ただ飲食店をやるのでは付加価値がないし、退屈しちゃうと思うんで、じゃ僕の趣味の音楽をそこに全面に出して、音楽を趣味とした人たちが集まれる飲食店をやろうってのがきっかけですね。だからライブハウス自体もさほど興味なかったです。何か一般的なライブハウスってのは、ライブハウスのルールがあったり、やり方があったりしますから。そこに対してはそんなに興味がなくて、ただ何となくガチャガチャその他の人たちが集まって、音楽を中心に演奏したり、歌たったりしながら、食べてもらったり、飲んでもらったりして、商売できればなっていうのを思いました。
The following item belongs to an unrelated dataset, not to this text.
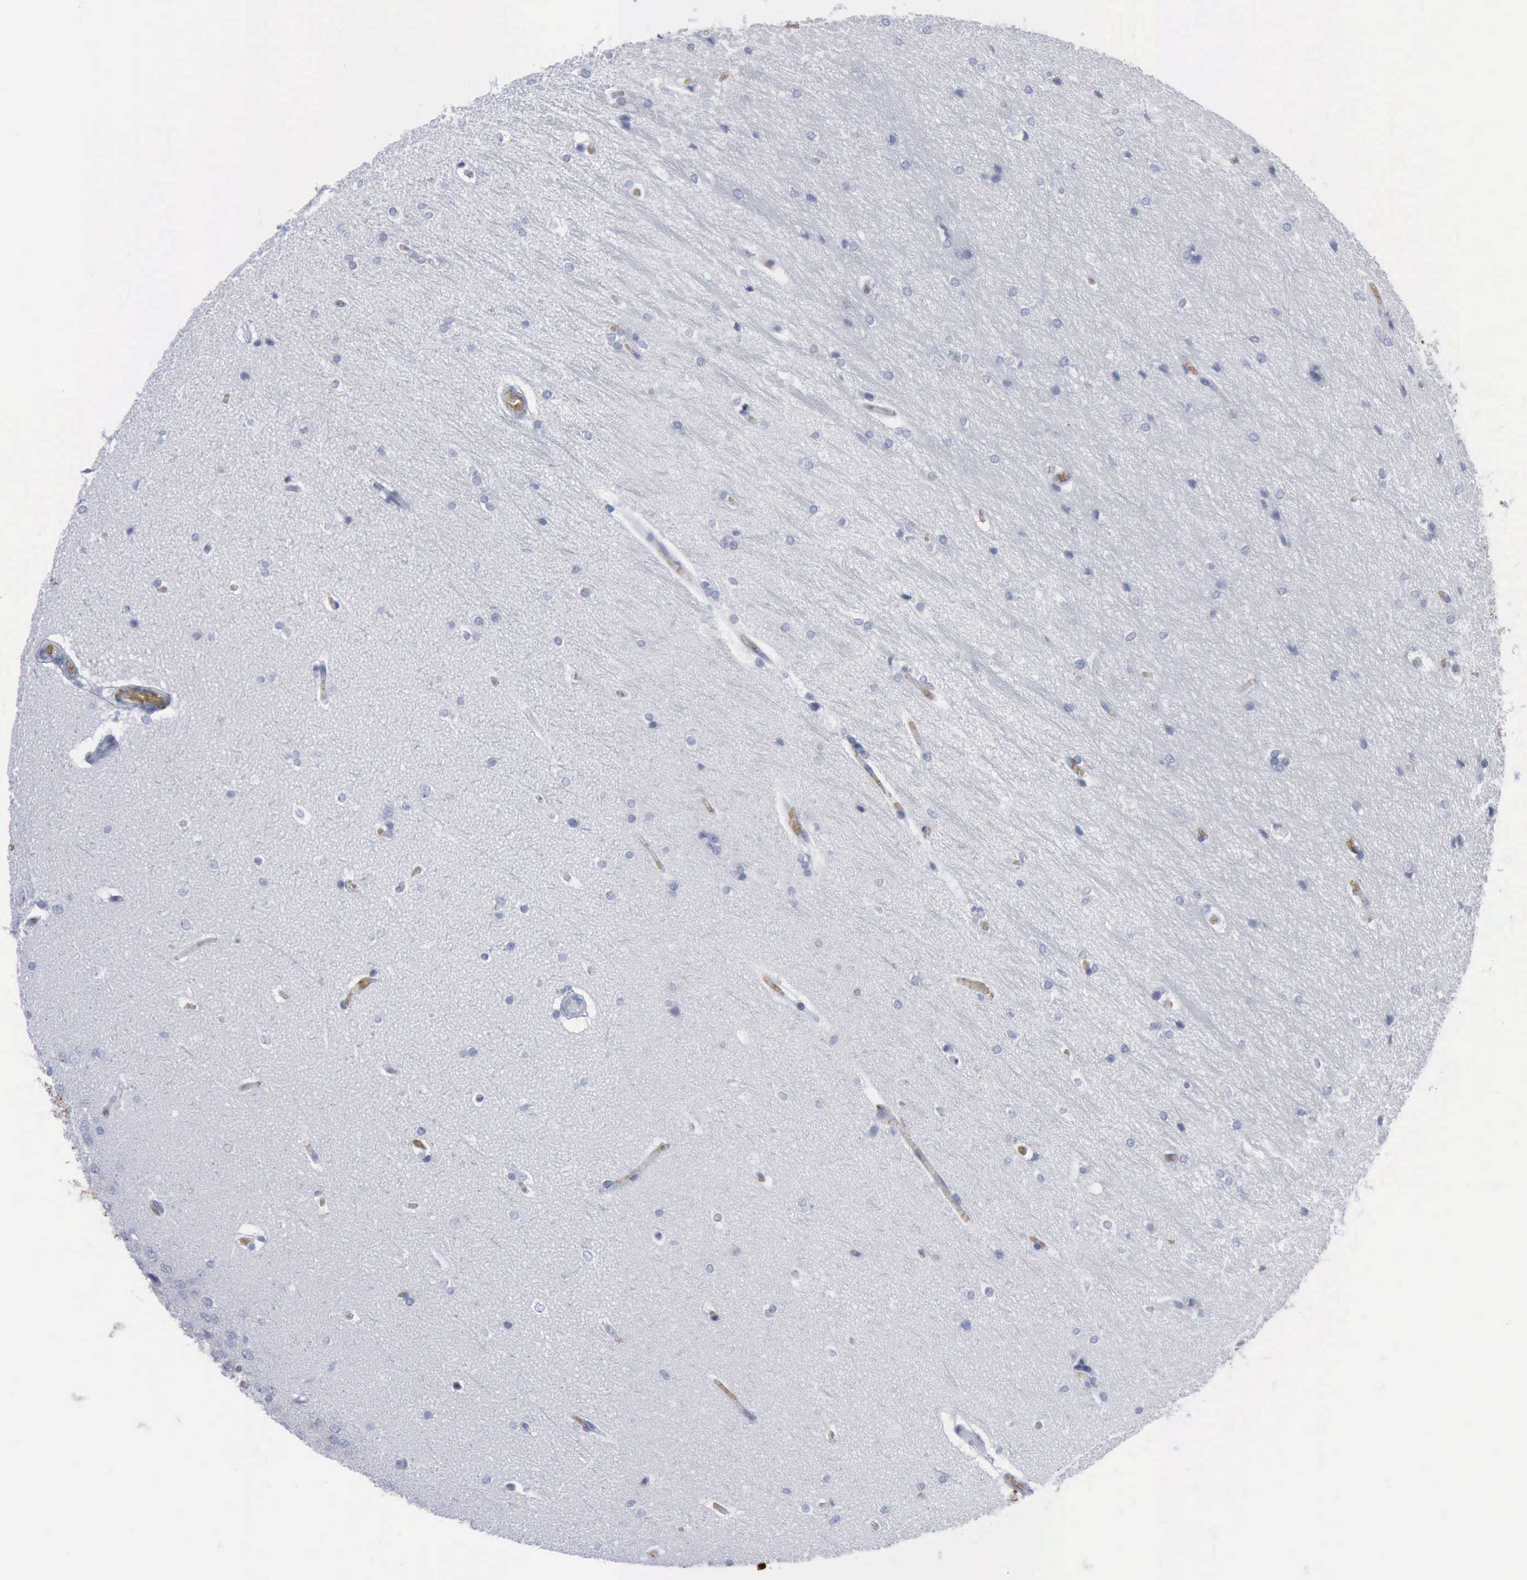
{"staining": {"intensity": "negative", "quantity": "none", "location": "none"}, "tissue": "hippocampus", "cell_type": "Glial cells", "image_type": "normal", "snomed": [{"axis": "morphology", "description": "Normal tissue, NOS"}, {"axis": "topography", "description": "Hippocampus"}], "caption": "A high-resolution micrograph shows IHC staining of normal hippocampus, which shows no significant positivity in glial cells.", "gene": "TGFB1", "patient": {"sex": "female", "age": 19}}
同業者の人たちからモジョを見た時に、立地がまず導線じゃない。外れにあるし、その音楽でガチャガチャしてるし、そんなんでお客さん来んの?成立するの?っていうまず疑問の声があったり。ライブハウスやってる人からもその、ライブハウスのやり方だと出演者からお金を没収して、それで経営してるんだけど、うちは出演者からお金もらってなくて、来てくれた人たちが飲み食いしてくれたお金でやりくりするって言ったら、え~それじゃ成立しないでしょって。でも僕の中では、なんか要はそんなこと別に問題ないんじゃないのって思ってました。だってお客さん満足すればリピ-トしてくれるから。1日に10人から20人来てくれて、そこでお金落としてくれればいい話だからあまり気にはしなかったですね。むしろ熱烈なファンが100人くらいいて、ずっとリピ-トしてくれればお店って成立しちゃったりもするし。
- お料理も絶品です。
まずは料理ですね。うん。料理は結構あちこちで修行しましたね。音楽をやる店だよっていうけども、商品は料理ですから。お酒と乾きものだけ出せばいいだろうっていうところも非常に多いんですよ。でも、そういうお店が上手くいかないってのは、経験からわかってたんで、1軒目からここで食事が食べたいっていう人が来ないと。で料理を勉強しましたね。最初行ったのがミャンマ-料理屋さん。あと沖縄料理屋だとか中華料理屋、若い頃寿司屋でもバイトしてましたし。
- ほんとにいろいろなジャンル・・・
ええ、とりあえず、全部やりましたね。
- 音楽活動(フルネルソンズほか)もされていますが、音楽も始められたきっかけは何だったのでしょうか。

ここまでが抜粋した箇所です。